Rows from a data collection
□ □ □ □
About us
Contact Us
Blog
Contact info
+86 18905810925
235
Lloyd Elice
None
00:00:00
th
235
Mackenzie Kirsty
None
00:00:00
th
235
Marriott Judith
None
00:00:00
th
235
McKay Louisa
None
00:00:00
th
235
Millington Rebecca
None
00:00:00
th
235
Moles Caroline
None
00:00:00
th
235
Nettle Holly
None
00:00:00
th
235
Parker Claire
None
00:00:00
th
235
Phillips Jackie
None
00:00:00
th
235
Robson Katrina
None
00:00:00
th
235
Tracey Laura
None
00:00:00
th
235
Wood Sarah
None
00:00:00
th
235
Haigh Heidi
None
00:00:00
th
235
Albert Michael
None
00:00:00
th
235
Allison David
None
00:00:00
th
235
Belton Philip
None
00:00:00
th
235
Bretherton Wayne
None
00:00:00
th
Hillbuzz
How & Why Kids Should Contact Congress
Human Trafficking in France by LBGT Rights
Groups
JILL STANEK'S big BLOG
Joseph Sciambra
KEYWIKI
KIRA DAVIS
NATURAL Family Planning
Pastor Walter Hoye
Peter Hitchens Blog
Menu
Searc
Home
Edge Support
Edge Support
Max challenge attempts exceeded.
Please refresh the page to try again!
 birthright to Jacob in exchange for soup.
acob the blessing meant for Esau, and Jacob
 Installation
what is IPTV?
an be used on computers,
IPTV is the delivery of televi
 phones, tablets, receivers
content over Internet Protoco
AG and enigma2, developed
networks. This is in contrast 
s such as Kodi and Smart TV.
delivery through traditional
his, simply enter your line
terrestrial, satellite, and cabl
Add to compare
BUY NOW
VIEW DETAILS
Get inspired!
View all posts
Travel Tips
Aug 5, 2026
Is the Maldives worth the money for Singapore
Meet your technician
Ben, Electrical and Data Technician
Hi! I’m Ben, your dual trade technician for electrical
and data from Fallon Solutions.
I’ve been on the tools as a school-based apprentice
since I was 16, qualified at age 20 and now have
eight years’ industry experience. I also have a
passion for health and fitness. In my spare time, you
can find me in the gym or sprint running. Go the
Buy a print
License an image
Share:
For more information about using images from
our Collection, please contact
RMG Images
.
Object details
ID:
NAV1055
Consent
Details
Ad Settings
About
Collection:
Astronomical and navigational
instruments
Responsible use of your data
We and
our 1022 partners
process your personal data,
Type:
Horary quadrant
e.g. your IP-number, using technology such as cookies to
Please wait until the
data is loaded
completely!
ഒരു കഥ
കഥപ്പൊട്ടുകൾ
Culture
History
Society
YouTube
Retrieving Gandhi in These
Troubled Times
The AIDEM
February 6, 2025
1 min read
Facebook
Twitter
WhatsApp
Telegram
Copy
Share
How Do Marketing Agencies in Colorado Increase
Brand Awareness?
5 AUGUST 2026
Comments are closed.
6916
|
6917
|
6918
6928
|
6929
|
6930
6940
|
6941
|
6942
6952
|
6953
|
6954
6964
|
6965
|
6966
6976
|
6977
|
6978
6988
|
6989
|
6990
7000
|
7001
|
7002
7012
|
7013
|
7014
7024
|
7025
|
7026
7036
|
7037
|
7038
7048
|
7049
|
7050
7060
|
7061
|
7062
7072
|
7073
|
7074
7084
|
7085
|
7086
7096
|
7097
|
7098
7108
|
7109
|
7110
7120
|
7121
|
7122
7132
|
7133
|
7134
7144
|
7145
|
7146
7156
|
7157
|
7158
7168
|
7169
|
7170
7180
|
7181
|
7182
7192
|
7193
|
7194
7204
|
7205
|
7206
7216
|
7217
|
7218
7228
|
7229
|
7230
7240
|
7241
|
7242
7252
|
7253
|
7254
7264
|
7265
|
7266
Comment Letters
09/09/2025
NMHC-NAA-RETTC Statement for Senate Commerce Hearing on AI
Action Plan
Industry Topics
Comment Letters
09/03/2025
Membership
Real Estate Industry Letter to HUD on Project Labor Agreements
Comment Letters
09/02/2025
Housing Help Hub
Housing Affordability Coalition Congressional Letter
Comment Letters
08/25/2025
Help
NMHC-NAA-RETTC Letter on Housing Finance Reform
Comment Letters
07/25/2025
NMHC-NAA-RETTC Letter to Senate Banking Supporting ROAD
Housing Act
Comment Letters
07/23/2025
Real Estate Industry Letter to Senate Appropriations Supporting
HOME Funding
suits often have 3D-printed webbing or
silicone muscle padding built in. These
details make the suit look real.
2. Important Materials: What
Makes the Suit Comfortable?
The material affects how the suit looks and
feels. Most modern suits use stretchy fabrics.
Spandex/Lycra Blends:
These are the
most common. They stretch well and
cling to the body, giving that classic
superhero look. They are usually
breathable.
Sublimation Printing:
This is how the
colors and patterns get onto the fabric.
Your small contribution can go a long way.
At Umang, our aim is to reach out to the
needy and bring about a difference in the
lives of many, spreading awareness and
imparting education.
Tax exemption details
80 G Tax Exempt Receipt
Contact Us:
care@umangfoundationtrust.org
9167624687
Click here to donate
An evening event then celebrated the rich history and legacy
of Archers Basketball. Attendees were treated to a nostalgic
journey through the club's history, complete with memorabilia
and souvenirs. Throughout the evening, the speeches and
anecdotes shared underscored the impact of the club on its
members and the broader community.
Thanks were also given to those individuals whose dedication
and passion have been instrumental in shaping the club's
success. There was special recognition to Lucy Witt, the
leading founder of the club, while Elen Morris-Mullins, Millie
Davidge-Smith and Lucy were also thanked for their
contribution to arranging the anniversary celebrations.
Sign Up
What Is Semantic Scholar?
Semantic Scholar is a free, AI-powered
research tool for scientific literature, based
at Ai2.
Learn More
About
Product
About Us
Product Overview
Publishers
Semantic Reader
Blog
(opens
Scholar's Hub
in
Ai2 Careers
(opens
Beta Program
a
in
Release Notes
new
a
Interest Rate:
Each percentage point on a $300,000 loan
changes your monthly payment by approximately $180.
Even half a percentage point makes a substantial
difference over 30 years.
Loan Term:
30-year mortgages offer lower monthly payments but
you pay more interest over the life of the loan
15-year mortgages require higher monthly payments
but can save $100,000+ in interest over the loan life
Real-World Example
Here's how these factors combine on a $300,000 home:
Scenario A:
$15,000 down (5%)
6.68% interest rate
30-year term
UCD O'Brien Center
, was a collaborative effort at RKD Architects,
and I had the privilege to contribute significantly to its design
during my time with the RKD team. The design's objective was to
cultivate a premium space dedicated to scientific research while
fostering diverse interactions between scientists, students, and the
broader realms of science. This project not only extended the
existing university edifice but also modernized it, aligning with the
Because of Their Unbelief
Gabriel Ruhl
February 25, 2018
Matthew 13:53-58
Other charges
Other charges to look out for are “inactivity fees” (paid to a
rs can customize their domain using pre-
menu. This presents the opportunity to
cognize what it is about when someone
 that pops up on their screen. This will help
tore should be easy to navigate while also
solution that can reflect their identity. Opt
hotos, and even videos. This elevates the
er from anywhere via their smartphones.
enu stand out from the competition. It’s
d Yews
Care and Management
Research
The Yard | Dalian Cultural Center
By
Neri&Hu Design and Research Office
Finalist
□ □ □ □
→ JOB ITEM
Extract the rows word for word, starting with the first line of the records and stopping after the line that contains "Max challenge attempts exceeded.", with both of those lines included.

→ ANSWER TO THIS TASK
About us
Contact Us
Blog
Contact info
+86 18905810925
235
Lloyd Elice
None
00:00:00
th
235
Mackenzie Kirsty
None
00:00:00
th
235
Marriott Judith
None
00:00:00
th
235
McKay Louisa
None
00:00:00
th
235
Millington Rebecca
None
00:00:00
th
235
Moles Caroline
None
00:00:00
th
235
Nettle Holly
None
00:00:00
th
235
Parker Claire
None
00:00:00
th
235
Phillips Jackie
None
00:00:00
th
235
Robson Katrina
None
00:00:00
th
235
Tracey Laura
None
00:00:00
th
235
Wood Sarah
None
00:00:00
th
235
Haigh Heidi
None
00:00:00
th
235
Albert Michael
None
00:00:00
th
235
Allison David
None
00:00:00
th
235
Belton Philip
None
00:00:00
th
235
Bretherton Wayne
None
00:00:00
th
Hillbuzz
How & Why Kids Should Contact Congress
Human Trafficking in France by LBGT Rights
Groups
JILL STANEK'S big BLOG
Joseph Sciambra
KEYWIKI
KIRA DAVIS
NATURAL Family Planning
Pastor Walter Hoye
Peter Hitchens Blog
Menu
Searc
Home
Edge Support
Edge Support
Max challenge attempts exceeded.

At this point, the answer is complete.